I have really enjoyed driving the Pajero and it has been such a good vehicle since I bought it more than two years ago. Trusting my ‘friend’ we continued back to Livingstone. Luckily we made it despite the difficulty with the steering. I knew the metal work could be fixed by Joseph my panel beater whom I’ve used before but I was really worried about the damage which might have occurred to the front end. I called Kamia, my mechanic, early on Saturday morning and was relieved when he said he would have it fixed by noon. In the end, he did an alignment, replaced some part, and charged me K120,000 ($20.00). By the way, the cloud of vapour was just the rock sending off a cloud of dust as we backed off of it.


As most of you know, we have a lot of musicians come to the Arts Cafe for rehearsals with Marilyn and for performances on our patio stage. On Saturday, some of the Rasta groups were having a concert from 14h00 until late and we wanted to go and support them.

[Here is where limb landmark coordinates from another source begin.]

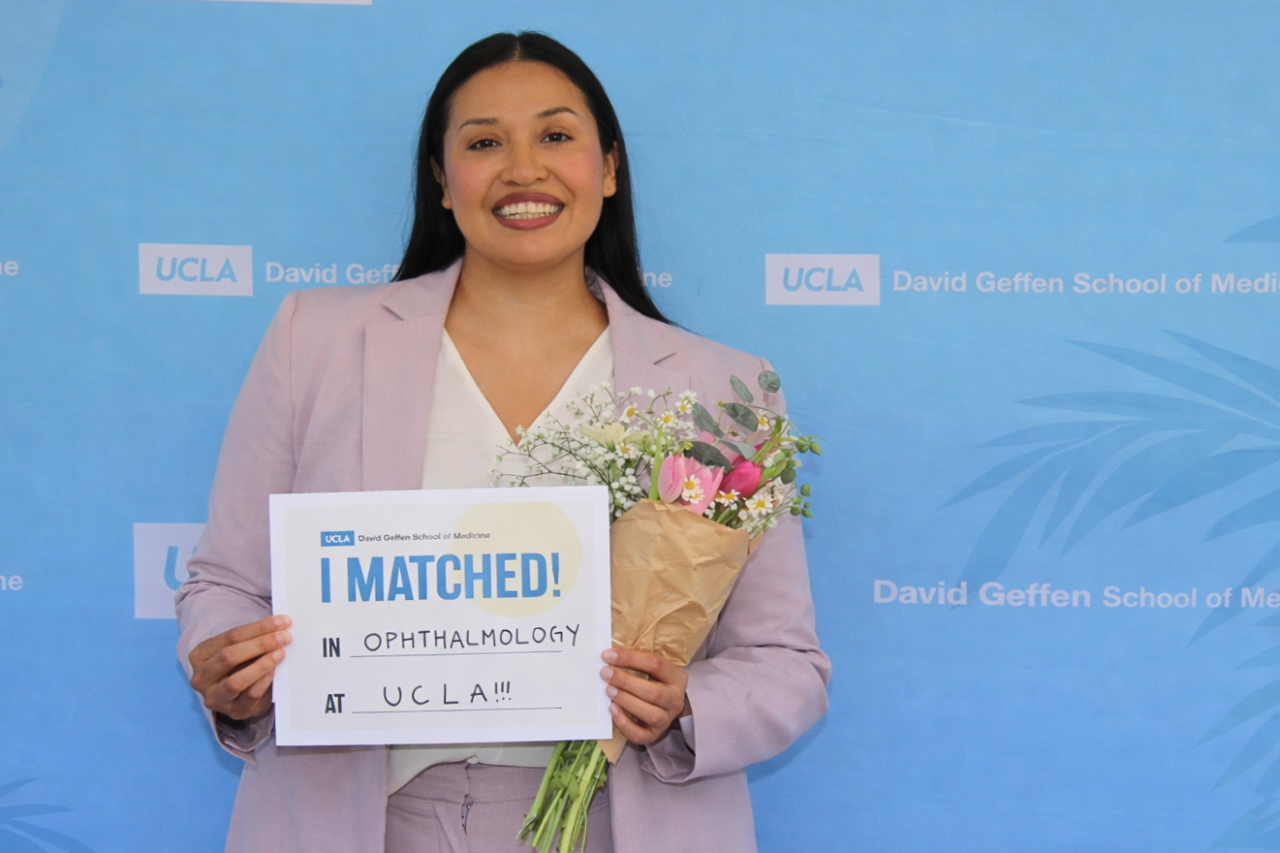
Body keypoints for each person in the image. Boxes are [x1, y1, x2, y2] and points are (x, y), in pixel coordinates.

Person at [176, 31, 829, 853]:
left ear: (611, 169)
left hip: (618, 820)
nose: (525, 169)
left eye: (556, 136)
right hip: (360, 816)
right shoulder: (317, 342)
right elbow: (226, 580)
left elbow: (786, 663)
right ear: (443, 182)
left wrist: (686, 704)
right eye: (484, 142)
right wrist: (229, 664)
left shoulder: (723, 392)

Daisy insisted she would be okay to look after the Arts Cafe even though we had a large group coming to see the show. After having some spaghetti and salad which I made for dinner we went to the concert around 19h00 with plans to return to the Arts Cafe before 22h00  so we could help drive staff home and lock up. We then went back to the concert and stayed another 90 minutes.

Rasta Concert

We were the only white people at the concert and as Marilyn said “it’s like being among friends.” They were so happy to see us and the music was great. The MC even sang a song in which he kept dropping our names into it and looking out at us as he sang. We knew so many of the band members and felt proud to be able to intermingle in such a friendly atmosphere. I will say it was more like a religious meeting and there was a lot of rapping and ‘sermon’ like preaching of the Rasta movement. They certainly have no qualms about calling politicians “buggers” and giving thanks for their freedom. “Better to be a hungry free man than a fat slave” is a typical lyric along with lots about Mother Africa and peace and love.

These girls below were at the show on Saturday. As often happens with adventurous guests, they end up being taken out on the town with some of our staff who are great hosts for Livingstone.

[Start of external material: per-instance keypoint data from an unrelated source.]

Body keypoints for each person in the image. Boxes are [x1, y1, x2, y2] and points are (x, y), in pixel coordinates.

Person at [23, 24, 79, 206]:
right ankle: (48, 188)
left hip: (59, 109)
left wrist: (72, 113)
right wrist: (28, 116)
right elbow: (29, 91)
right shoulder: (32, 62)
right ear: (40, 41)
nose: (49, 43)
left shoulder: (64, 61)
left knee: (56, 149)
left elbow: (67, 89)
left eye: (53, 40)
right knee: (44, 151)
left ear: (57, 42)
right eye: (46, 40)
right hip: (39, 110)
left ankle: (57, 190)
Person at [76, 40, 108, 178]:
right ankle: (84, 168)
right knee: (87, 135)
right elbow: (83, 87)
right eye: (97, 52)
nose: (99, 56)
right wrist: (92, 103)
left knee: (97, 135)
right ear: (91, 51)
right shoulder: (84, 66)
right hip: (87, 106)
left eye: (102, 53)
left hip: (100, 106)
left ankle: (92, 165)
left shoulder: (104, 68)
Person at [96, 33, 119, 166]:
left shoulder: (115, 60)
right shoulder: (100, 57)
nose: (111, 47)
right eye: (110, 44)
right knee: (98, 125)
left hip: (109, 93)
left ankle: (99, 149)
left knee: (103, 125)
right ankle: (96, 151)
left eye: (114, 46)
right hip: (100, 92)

This morning we had pancakes and real maple syrup which Kayleigh brought as a gift for us from Canada.

And…..the new and only stop light in Livingstone is now working. Unfortunately, most drivers seem uncertain if it is okay to turn left on a red (remember we drive on the left) or whether it is okay to turn right on a green if the right turn signal isn’t on. Some pedestrians also seem a bit confused and don’t realize that the light now controls when they can walk out onto the zebra crossing and expect cars to stop.